*Seitentext*:
§
Die Beschwerde wurde am 22. Dezember 2008 beim Europäischen Gerichtshof für Menschenrechte eingelegt.
Schweizer Verein DIGNITAS gibt als Drittpartei Stellungnahme ab
Der Verein "DIGNITAS - Menschenwürdig leben - Menschenwürdig sterben" mit Sitz in der Schweiz und der Verein Aktion Lebensrecht für Alle mit Sitz in Deutschland, der sich für den Schutz menschlichen Lebens von der Empfängnis bis zum natürlichen Tod einsetzt, gaben als Drittparteien Stellungnahmen ab.
Opfereigenschaft Ulrich Kochs muss geklärt werden
Der Gerichtshof nahm den Einwand der deutschen Bundesregierung zur Kenntnis, Ulrich Koch könne nicht beanspruchen, Opfer einer Verletzung seiner Konventionsrechte zu sein, da er nicht selbst von den staatlichen Maßnahmen betroffen gewesen sei, die Beschwerdegegenstand sind. Der Gerichtshof gelangte allerdings zu der Auffassung, dass die Opfereigenschaft Ulrich Kochs eine Frage aufwirft, die zusammen mit seiner Beschwerde gemäß Artikel 13 über das Fehlen einer wirksamen Beschwerdemöglichkeit untersucht werden muss; er wird sie folglich mit der Prüfung der Begründetheit verknüpfen.
§
*Bereitgestelltes Material*:

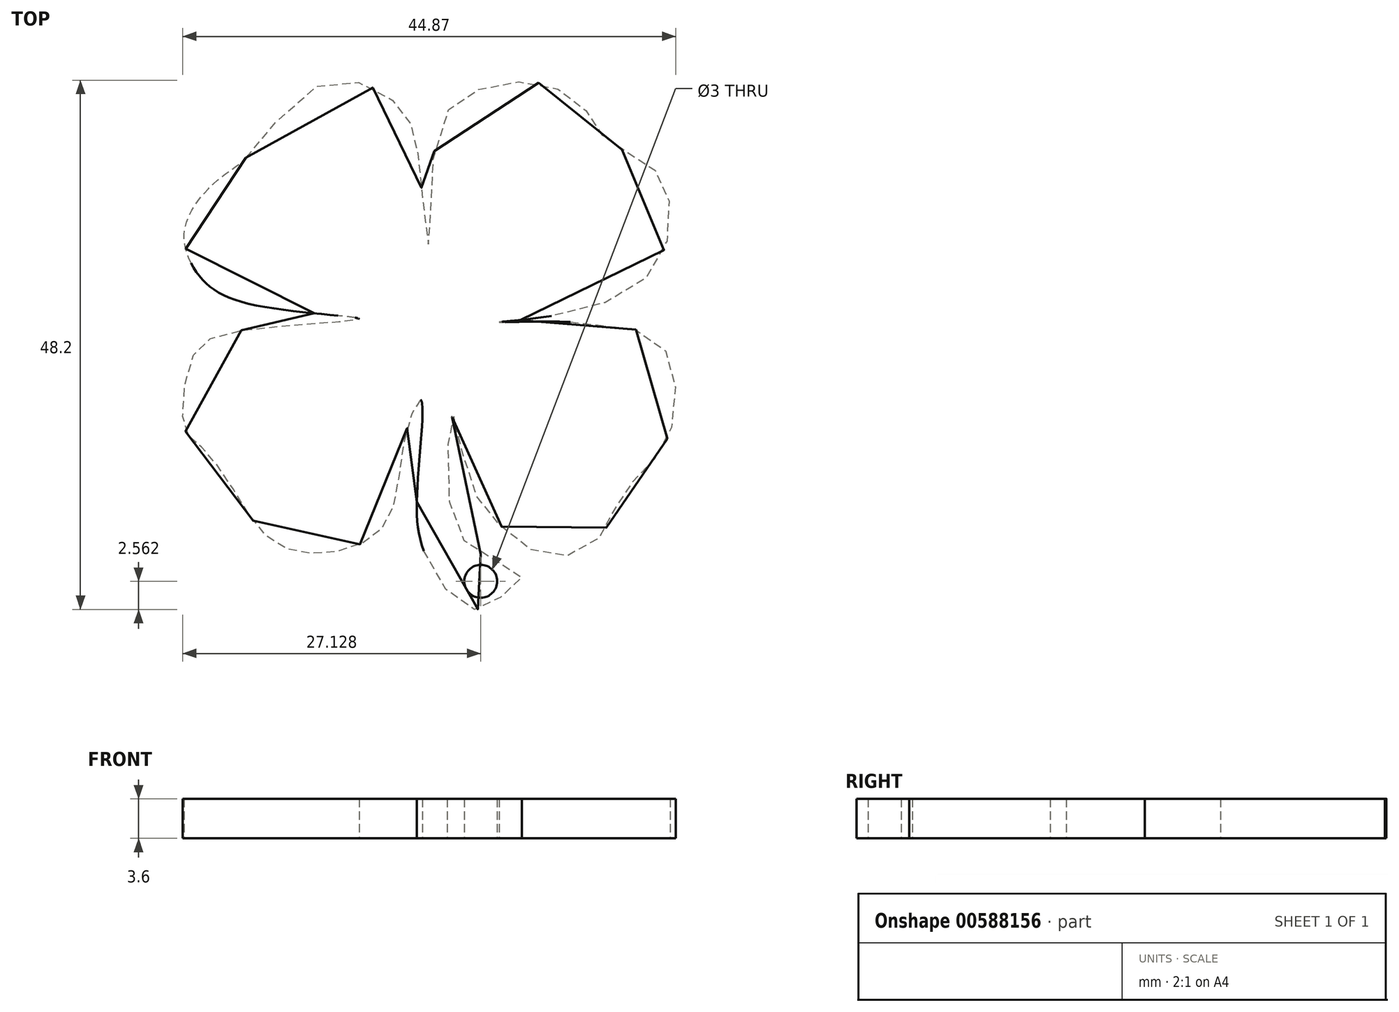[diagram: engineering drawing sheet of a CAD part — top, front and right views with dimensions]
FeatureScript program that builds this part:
§
*Was zu tun ist*:
1 > Kopiere aus dem Seitentext den Abschnitt, der bei „Schweizer Verein DIGNITAS“ beginnt und bei „Drittparteien Stellungnahmen ab.“ endet, ohne jede Änderung.
2 > Warum verknüpft der Gerichtshof laut Seitentext die Frage der Opfereigenschaft Ulrich Kochs mit der Prüfung der Begründetheit? Antworte in ein bis drei Sätzen.
3 > Schreib den Seitentext über die Beschwerde Ulrich Kochs beim Europäischen Gerichtshof für Menschenrechte im Anschluss an seinen letzten Satz weiter.

*Antworten*:
1 >
Schweizer Verein DIGNITAS gibt als Drittpartei Stellungnahme ab
Der Verein "DIGNITAS - Menschenwürdig leben - Menschenwürdig sterben" mit Sitz in der Schweiz und der Verein Aktion Lebensrecht für Alle mit Sitz in Deutschland, der sich für den Schutz menschlichen Lebens von der Empfängnis bis zum natürlichen Tod einsetzt, gaben als Drittparteien Stellungnahmen ab.

2 > Nach Auffassung des Gerichtshofs wirft die Opfereigenschaft Ulrich Kochs eine Frage auf, die zusammen mit seiner Beschwerde gemäß Artikel 13 untersucht werden muss. Diese Beschwerde betrifft das Fehlen einer wirksamen Beschwerdemöglichkeit.

3 >
Beschwerden des Witwers nicht offensichtlich unbegründet und folglich zulässig
Ulrich Kochs Beschwerde gemäß Artikel 8 wirft schwerwiegende Sachverhalts- und Rechtsfragen nach der Konvention auf und ist nicht offensichtlich unbegründet; folglich erklärte sie der Gerichtshof für zulässig. Mit dieser Beschwerde verknüpft wird der Gerichtshof die Frage prüfen, ob Artikel 13 in Verbindung mit Artikel 8 anwendbar ist. Die Beschwerde, dass die deutschen Gerichte das Recht Ulrich Kochs auf eine wirksame Beschwerde verletzt hätten, indem sie ihm das Recht absprachen, die Weigerung des Bundesinstituts anzufechten, seiner Frau die beantragte Erlaubnis zu erteilen, ist ebenfalls nicht offensichtlich unbegründet und folglich zulässig.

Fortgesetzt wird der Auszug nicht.